Counterexample Tests

  • Two states, two actions, two periods.
  • Boundary state: empty/full inventory, zero queue, capacity limit, absorbing state.
  • Discount extremes: beta = 0, beta near 1.
  • Tie-breaking and nonunique argmax.
  • Nonmonotone transition kernel or action-dependent feasible set.
  • Finite horizon versus stationary infinite-horizon policy.
  • Average-cost chain with transient or unstable policy.

Tool Hooks

  • Python: enumerate finite-state DP, value iteration, policy iteration, random parameter search, boundary grids.
  • Z3/OR-Tools: finite-state counterexamples to threshold/monotone policies.
  • CVXPy: finite MDP LP, occupation measures, dual Bellman certificates.
  • Wolfram/SymPy: simplify Q-value differences, derivatives, boundary signs, contraction constants, and threshold inequalities. For concrete templates, use math-tools reference dp-wolfram-patterns.md.
  • NetworkX: recurrent classes and reachability in finite Markov chains.
  • Lean: small order/inequality lemmas after the DP statement is stable.

Templates

Bellman certificate for maximization:

Find V and policy pi such that
V(s) = r(s,pi(s)) + beta E[V(s' | s,pi(s))]
V(s) >= r(s,a) + beta E[V(s' | s,a)] for all a.
Then pi is optimal.

Threshold proof:

Define Delta(s) = Q(s,1)-Q(s,0).
Prove Delta is increasing or decreasing in s.
Check boundary signs.
Conclude the argmax switches at most once.
Handle ties by the stated tie-breaking rule.

Finite-horizon structural induction:

Base: terminal value V_T has property P.
Step: assume V_{t+1} has P.
Show T_t preserves P, so V_t = T_t V_{t+1} has P.
Then derive policy structure from Q_t differences.

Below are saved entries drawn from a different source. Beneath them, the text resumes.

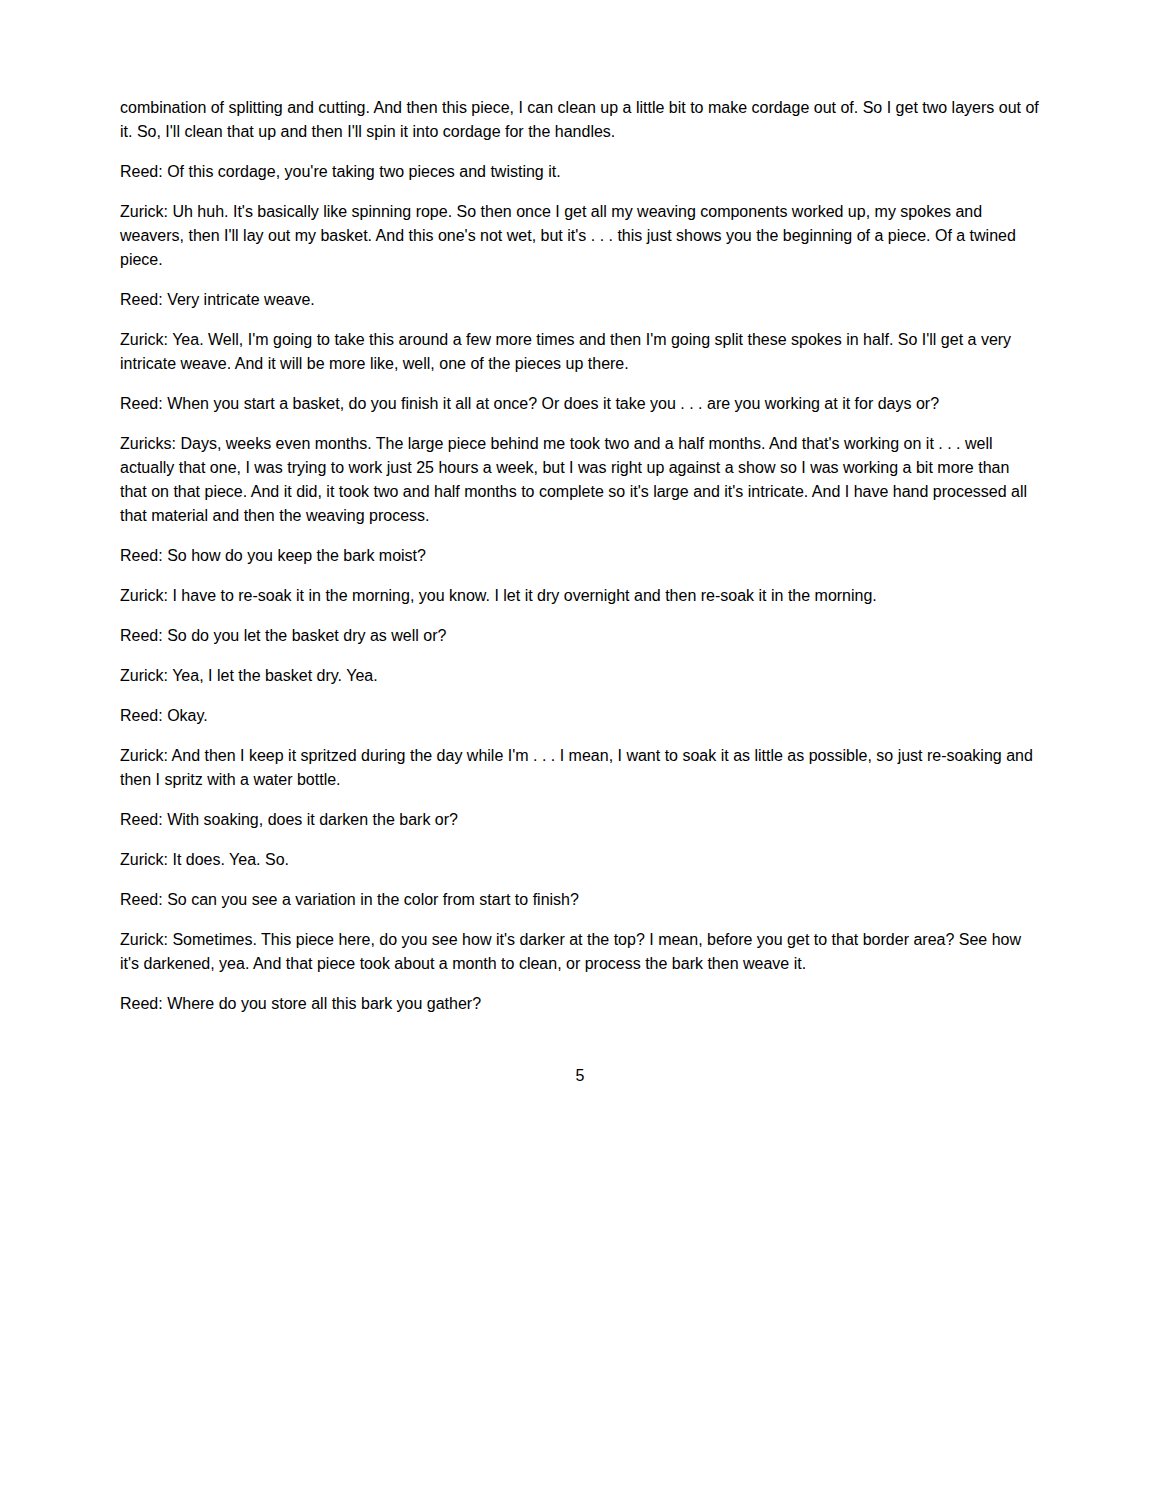combination of splitting and cutting. And then this piece, I can clean up a little bit to make cordage out of. So I get two layers out of it. So, I'll clean that up and then I'll spin it into cordage for the handles.
Reed: Of this cordage, you're taking two pieces and twisting it.
Zurick: Uh huh. It's basically like spinning rope. So then once I get all my weaving components worked up, my spokes and weavers, then I'll lay out my basket. And this one's not wet, but it's . . . this just shows you the beginning of a piece. Of a twined piece.
Reed: Very intricate weave.
Zurick: Yea. Well, I'm going to take this around a few more times and then I'm going split these spokes in half. So I'll get a very intricate weave. And it will be more like, well, one of the pieces up there.
Reed: When you start a basket, do you finish it all at once? Or does it take you . . . are you working at it for days or?
Zuricks: Days, weeks even months. The large piece behind me took two and a half months. And that's working on it . . . well actually that one, I was trying to work just 25 hours a week, but I was right up against a show so I was working a bit more than that on that piece. And it did, it took two and half months to complete so it's large and it's intricate. And I have hand processed all that material and then the weaving process.
Reed: So how do you keep the bark moist?
Zurick: I have to re-soak it in the morning, you know. I let it dry overnight and then re-soak it in the morning.
Reed: So do you let the basket dry as well or?
Zurick: Yea, I let the basket dry. Yea.
Reed: Okay.
Zurick: And then I keep it spritzed during the day while I'm . . . I mean, I want to soak it as little as possible, so just re-soaking and then I spritz with a water bottle.
Reed: With soaking, does it darken the bark or?
Zurick: It does. Yea. So.
Reed: So can you see a variation in the color from start to finish?
Zurick: Sometimes. This piece here, do you see how it's darker at the top? I mean, before you get to that border area? See how it's darkened, yea. And that piece took about a month to clean, or process the bark then weave it.
Reed: Where do you store all this bark you gather?
5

Average-cost verification:

Find gain g, bias h, and policy pi.
Show g + h(s) >= r(s,a) + E[h(s') | s,a] for all a.
Show equality for a = pi(s).
Check recurrence/stability/transversality.
Then pi is average-cost optimal.

Indexability route:

Add subsidy lambda for passive action.
For each lambda, characterize passive set P(lambda).
Prove P(lambda) expands monotonically in lambda.
Solve indifference equation for the index.
Verify boundary states and unreachable/tie states.

Failure Diagnosis

  • If monotonicity fails, check transition stochastic monotonicity and increasing differences.
  • If threshold proof fails, inspect whether Q-difference is nonmonotone or has multiple crossings.
  • If contraction fails, check discounting, weighted norms, or monotone bounded convergence.
  • If FOC proof ignores corners, switch to Bellman inequalities or KKT-style active-action cases.
  • If average-cost proof is stuck, first prove stability/recurrence under the candidate policy.
  • If continuous state proof is messy, discretize for counterexamples before proving the continuous theorem.